Stafford leaders are considering two proposals to relax a county ordinance that effectively blocked a Muslim cemetery and led to a U.S. Department of Justice investigation into charges of religious discrimination.
The proposals center on the county’s nearly 2-year-old requirement for cemeteries and private wells to be more than 900 feet apart. One would exempt that requirement, with approval from the Board of Supervisors, if soil evaluations found “no reasonable likelihood” that a proposed cemetery would contaminate nearby wells. The other would do away with it altogether, though supervisors would still have the final say over cemetery proposals.
Supervisors are scheduled to vote Tuesday on whether to refer one of those options to the Planning Commission for a recommendation or maintain the existing ordinance. The Planning Commission already voted in May to recommend no changes to the ordinance, but supervisors have taken no action since then.
The All Muslim Association of America, or AMAA, last year asked the county to reconsider the ordinance after learning that it would prohibit the organization’s planned cemetery on 1508 Garrisonville Road. And in April, the Justice Department informed Stafford that it was launching an investigation into how the county’s zoning law treats religious uses, particularly the proposed Muslim cemetery.
Supervisors—on a recommendation from the Planning Commission—passed the disputed ordinance in December 2016. Emails obtained by The Free Lance–Star indicate that concerns about the Muslim cemetery’s impact on nearby wells influenced the changes, which greatly exceed state standards.
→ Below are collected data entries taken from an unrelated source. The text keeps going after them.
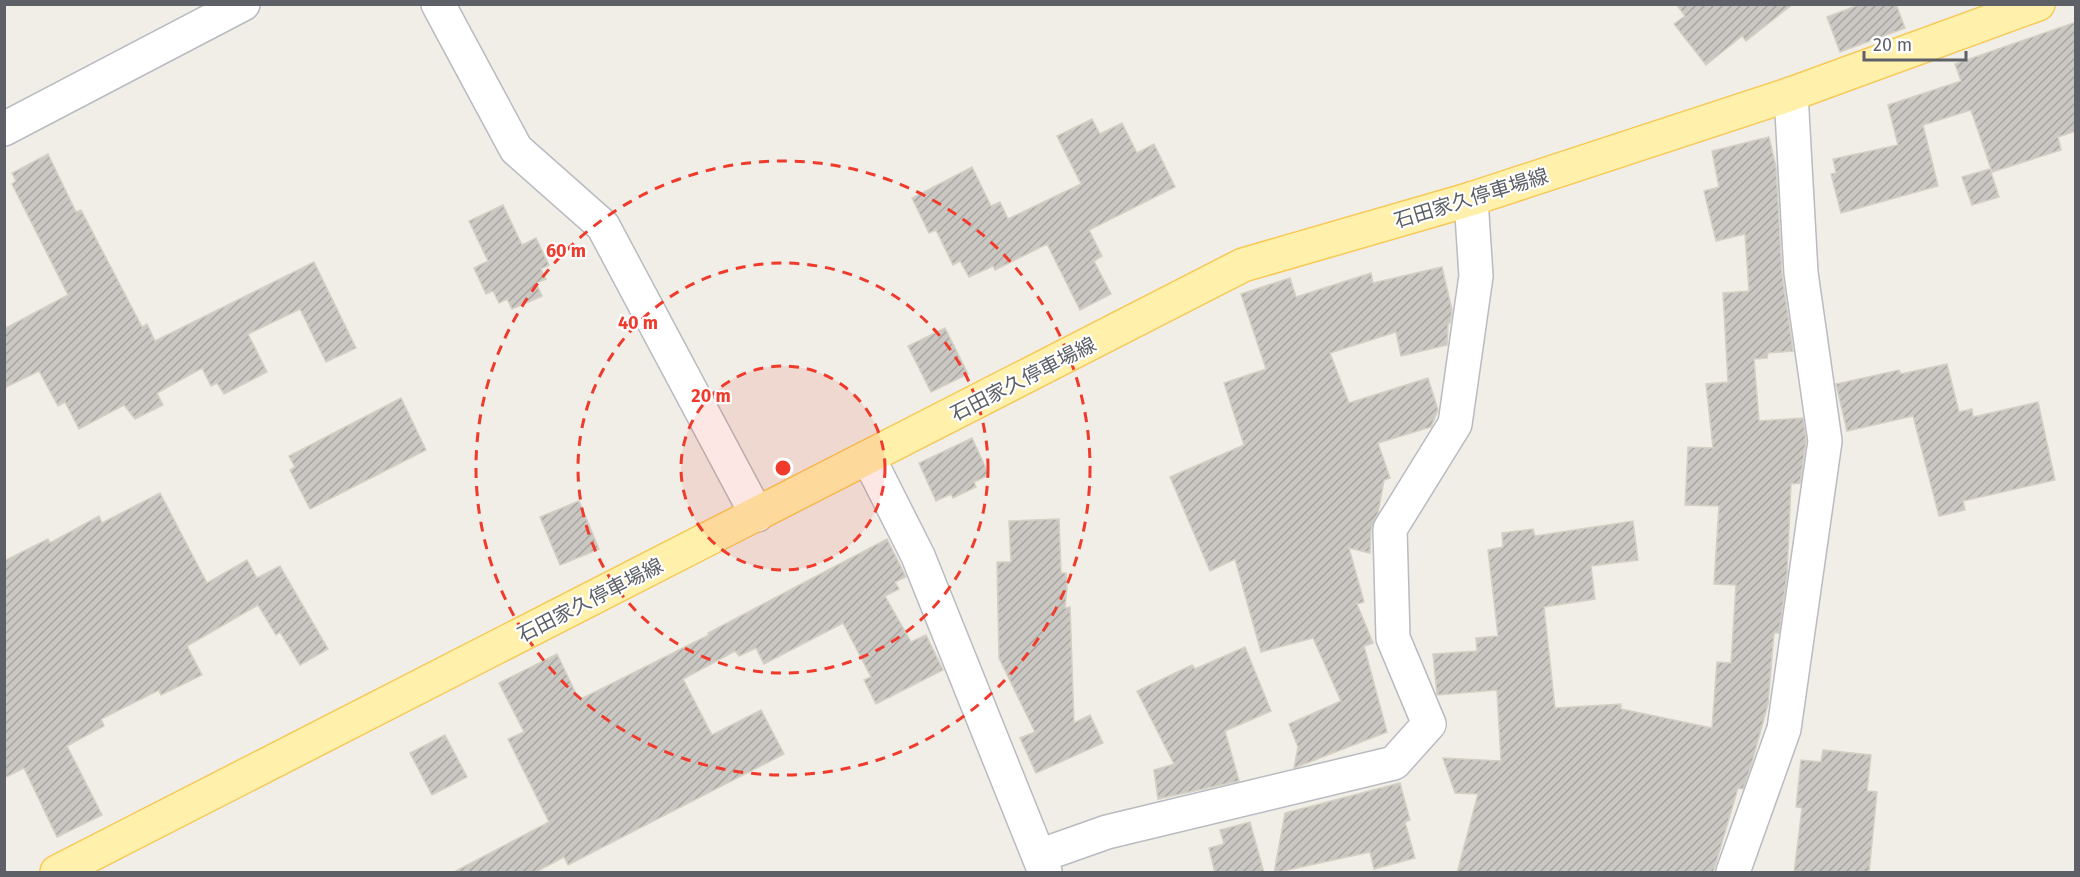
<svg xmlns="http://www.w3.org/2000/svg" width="2080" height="877" font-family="'Fira Sans','Noto Sans JP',sans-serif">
<defs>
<pattern id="building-hatch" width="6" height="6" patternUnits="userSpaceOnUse" patternTransform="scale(1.5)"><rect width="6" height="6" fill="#cbc8c3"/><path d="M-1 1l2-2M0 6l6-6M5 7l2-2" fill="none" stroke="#a8a6a2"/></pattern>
</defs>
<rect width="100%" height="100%" fill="#f0eee6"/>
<g fill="url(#building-hatch)" stroke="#d5d0c4" stroke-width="1.5">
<path d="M1676 4H1793L1746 41 1742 36 1706 65 1674 24 1685 16Z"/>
<path d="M1861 4H1896L1905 28 1840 52 1827 17Z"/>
<path d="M2076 22V131L2058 137 2061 150 1992 172 1971 110 1923 125 1938 186 1841 213 1831 174 1836 173 1833 159 1898 145 1888 105 1961 81 1955 64Z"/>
<path d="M1092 119 1100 134 1122 123 1137 153 1154 144 1175 187 1089 230 1102 256 1094 261 1111 294 1080 310 1047 244 995 270 993 266 969 277 960 261 953 265 936 230 929 233 912 198 972 167 991 206 1000 202 1008 219 1081 184 1057 136Z"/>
<path d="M1769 137 1776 167 1782 274 1793 351 1768 353 1767 358 1754 359 1759 421 1803 418 1806 441 1800 483 1791 484 1787 574 1779 633H1774L1768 704 1751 766 1743 789 1738 788 1713 873H1457L1478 794 1455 793 1443 758 1501 761 1497 690 1437 695 1433 654 1477 651 1476 638 1498 636 1488 550 1503 547 1502 533 1533 529 1535 536 1633 521 1638 560 1591 566 1595 599 1544 607 1555 708 1621 704V709L1712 728 1717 662 1731 663 1736 585 1714 584 1719 506 1685 505 1688 447 1713 448 1706 384 1728 382 1723 293 1749 291 1745 234 1716 241 1704 191 1719 187 1712 151Z"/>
<path d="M48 154 76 212 81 210 142 327 147 324 155 341 314 262 356 348 326 362 300 309 248 334 267 372 224 394 217 383 211 386 202 368 157 393 163 405 135 419 124 405 79 429 65 402 58 406 39 371 4 388V329L68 295 12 184 16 181 12 173Z"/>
<path d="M1990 169 1999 197 1972 205 1962 177Z"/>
<path d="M503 205 522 245 536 238 549 265 541 269 546 279 536 283 542 296 512 309 507 299 499 303 493 291 486 294 474 268 488 261 469 221Z"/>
<path d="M1442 267 1452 310 1450 323 1448 324 1447 345 1401 356 1396 332 1330 353 1349 403 1428 378 1438 410 1431 427 1378 443 1390 478 1384 480 1378 513 1371 529 1370 553 1349 548 1364 602 1357 604 1373 643 1364 646 1387 732 1294 768 1298 747 1289 724 1341 701 1313 638 1261 652 1235 559 1210 571 1170 477 1244 445 1224 383 1266 369 1241 294 1290 278 1296 297 1371 273 1373 283Z"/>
<path d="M945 328 968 374 931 392 908 346Z"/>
<path d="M1947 364 1959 412 1972 409 1973 417 2038 402 2055 480 1963 501 1965 510 1939 516 1913 416 1847 431 1836 384 1899 370 1901 374Z"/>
<path d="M401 398 426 450 310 509 290 470 295 467 289 456Z"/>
<path d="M972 438 989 475 974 482 976 487 953 498 951 494 936 501 919 463Z"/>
<path d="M160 493 207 583 247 560 257 578 280 566 328 649 300 665 280 632 276 635 258 605 187 646 202 675 161 695 159 690 101 719 104 726 67 746 102 815 57 837 24 768 4 778V561L48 539 50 543 99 516 102 523Z"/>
<path d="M579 501 599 549 560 565 540 517Z"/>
<path d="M1059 519 1061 573H1066L1067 587 1065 608 1070 607 1074 723 1090 715 1103 743 1036 773 1020 738 1035 732 999 658 997 562H1011L1009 521Z"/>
<path d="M887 539 906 577 895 582 899 589 885 596 911 642 926 635 943 670 876 704 864 680 871 677 843 623 764 664 756 648 739 656 735 651 683 679 712 735 761 710 784 754 568 865 564 857 534 873H452L549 822 508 739 524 732 499 683 557 654 579 700 709 635 708 633Z"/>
<path d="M1245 647 1271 711 1225 731 1239 781 1158 799 1154 770 1174 764 1137 691 1192 665 1195 669Z"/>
<path d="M445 735 467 777 432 795 410 753Z"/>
<path d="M1823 750 1871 755 1867 791 1877 792 1869 873H1794L1802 808 1796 807 1801 760 1821 762Z"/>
<path d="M1400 783 1410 820 1405 822 1415 858 1374 869 1370 852 1274 873 1285 813Z"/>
<path d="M1250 822 1264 873H1215L1209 848 1224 844 1220 830Z"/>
</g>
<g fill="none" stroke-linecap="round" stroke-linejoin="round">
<defs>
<g id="minor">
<path d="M438 4 516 149 603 226 757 515"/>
<path d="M4 129 243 4"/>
<path d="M869 459 918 556 1045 872"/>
<path d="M1039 856 1107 832 1394 763 1429 724 1393 638 1390 529 1455 424 1476 276 1471 199"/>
<path d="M1733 872 1784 729 1825 441 1801 273 1791 94"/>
</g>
<path id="major" d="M57 872 1243 265 1471 199 1791 94 2038 4"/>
</defs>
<use href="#minor" stroke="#b8bbc0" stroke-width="36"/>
<use href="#major" stroke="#f7c958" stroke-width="36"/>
<use href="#minor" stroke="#fff" stroke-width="33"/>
<use href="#major" stroke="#fff1ac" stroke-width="33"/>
</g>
<circle cx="783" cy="468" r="102" fill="#f03a2c" fill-opacity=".12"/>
<g fill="none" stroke="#f03a2c" stroke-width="3" stroke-dasharray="10 8">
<circle cx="783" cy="468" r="102"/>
<circle cx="783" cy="468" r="205"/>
<circle cx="783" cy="468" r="307"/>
</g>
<g text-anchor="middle" stroke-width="4.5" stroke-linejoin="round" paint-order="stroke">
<g font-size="20" fill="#5d6167" stroke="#fff">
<text transform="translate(1471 198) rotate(-17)" y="7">石田家久停車場線</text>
<text transform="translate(1023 379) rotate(-27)" y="7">石田家久停車場線</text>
<text transform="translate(590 600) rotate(-27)" y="7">石田家久停車場線</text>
</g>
</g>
<circle cx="783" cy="468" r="9" fill="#f03a2c" stroke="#fff" stroke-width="3"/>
<g font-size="18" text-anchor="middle" font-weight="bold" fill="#f03a2c" stroke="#fff" stroke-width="4.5" stroke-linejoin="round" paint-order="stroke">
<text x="566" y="257">60 m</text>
<text x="638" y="329">40 m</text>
<text x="711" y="402">20 m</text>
</g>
<rect width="2080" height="877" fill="none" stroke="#5d6167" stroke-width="12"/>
<path d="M1864 51v9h102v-9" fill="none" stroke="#5d6167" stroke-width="3"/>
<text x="1873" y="51" font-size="18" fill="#5d6167" stroke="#ffffff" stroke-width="4.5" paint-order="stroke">20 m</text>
</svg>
Board of Supervisors Chairwoman Meg Bohmke declined to offer an opinion on the proposed changes, calling it a “very complicated matter.” Supervisors have met behind closed doors at least twice in recent weeks to discuss the DOJ’s probe.
“We have discussed this a lot in closed session, and we feel that this needs to be discussed with the public now,” Bohmke said. “And we need to make some decisions as a board and move forward.”
Attorney Clark Leming, who represents the Muslim group, said county leaders may be signaling a willingness to reconsider what he called the “onerous, unsupportable and unprecedented setback requirements initiated when the AMAA neighbors and county” learned about plans for the cemetery.
But the county is not rethinking its stipulation that applications for cemeteries go through the same process as rezoning requests, which require supervisors’ approval. Supervisors could theoretically impose the restrictions at issue during that process, even if the ordinance no longer required a 900-foot setback, Leming said.
“What is still missing is a recognition that cemeteries are a low-impact, long-established and necessary historical use that pose virtually no impact to adjacent properties,” he wrote in an email.
John Khan, vice president of the AMAA, said last year that he thinks nobody would have taken issue with a Christian cemetery on the property, an accusation opponents of the burial ground vigorously deny.
The Muslim nonprofit bought the land for $800,000 in May 2015, when the county’s ordinance permitted a cemetery there. It opened a cemetery on Brooke Road in 1996, but ran out of plots in April last year.
A DOJ spokeswoman declined to comment Friday on the investigation.